Friday and Saturday, he's showcasing his clothing lines for men and women at Taylor Richards & Conger, the upscale clothing store at Philips Place. He'll be showing off the clothes between 11 a.m. and 6 p.m. both days, along with wines from his personal collection.

"I started it about pants," said Stinson, whose bespoke brand is only about 1 1/2 years old. "I have this point of view about pants that I really like. It's this 1940s view." Stinson's pants feature a Hollywood waistband, in which there is no separate piece of material sewn on to create the waistband. Think suits that you saw the

That leads to pants that ride high, with a full cut, that elongate a man's legs. The thin belt and high waist minimizes the man's waist, Stinson said - which is often not a man's most flattering feature.

"The cut of it was designed to make a man look somewhat like a Greek god," said Stinson. His clothes are also firmly in the "dandy" mode, with bright colors and bold designs.

"It's a throwback to those great looking things in the '40s when men almost had these flamboyant fashions," said Stinson. "It had fabulous colors. There was a daring sense of color, the pattern motifs were large."

The look eventually faded after it became exaggerated and turned into a zoot suit, Stinson said.
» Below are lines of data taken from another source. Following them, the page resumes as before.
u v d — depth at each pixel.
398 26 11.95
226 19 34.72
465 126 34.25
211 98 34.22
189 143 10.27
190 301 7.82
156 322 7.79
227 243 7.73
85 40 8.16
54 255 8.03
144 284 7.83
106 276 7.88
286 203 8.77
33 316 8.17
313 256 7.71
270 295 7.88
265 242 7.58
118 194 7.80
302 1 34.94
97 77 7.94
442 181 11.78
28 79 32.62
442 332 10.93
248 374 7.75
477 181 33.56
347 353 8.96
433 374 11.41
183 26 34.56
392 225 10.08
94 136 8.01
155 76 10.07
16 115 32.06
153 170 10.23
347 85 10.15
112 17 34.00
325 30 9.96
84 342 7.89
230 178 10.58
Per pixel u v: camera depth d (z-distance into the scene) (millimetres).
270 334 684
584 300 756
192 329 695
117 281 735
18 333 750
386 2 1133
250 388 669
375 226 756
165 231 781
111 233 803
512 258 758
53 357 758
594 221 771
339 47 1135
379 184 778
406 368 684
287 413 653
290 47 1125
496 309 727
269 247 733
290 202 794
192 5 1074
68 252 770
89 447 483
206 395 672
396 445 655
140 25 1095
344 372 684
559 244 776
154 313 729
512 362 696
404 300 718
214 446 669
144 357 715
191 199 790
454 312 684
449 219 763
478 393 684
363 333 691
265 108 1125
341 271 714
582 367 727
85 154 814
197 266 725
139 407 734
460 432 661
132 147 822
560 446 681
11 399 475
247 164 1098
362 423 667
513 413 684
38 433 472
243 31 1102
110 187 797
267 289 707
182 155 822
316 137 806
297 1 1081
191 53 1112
TRC Style, Taylor Richards & Conger's blog, says Stinson's clothes have a uniquely old-school atmosphere: "A range of unique details such as exterior brace buttons, Hollywood waistbands and D-ring side tabs give his collection a nostalgic feel not to be found elsewhere."

The price tag on his made-in-America pants, Stinson's signature item, ranges from $650 to $2,000. He also has alligator belts handmade by an artisan in Florida, and hand-enameled cuff links made by a mother-daughter team in Atlantic City. The collection also includes shirts, ties, and pocket squares.

Made-in-America products are central to Stinson's vision. "Americans make great things," said Stinson. "Every bit as good as what comes out of Italy and Europe."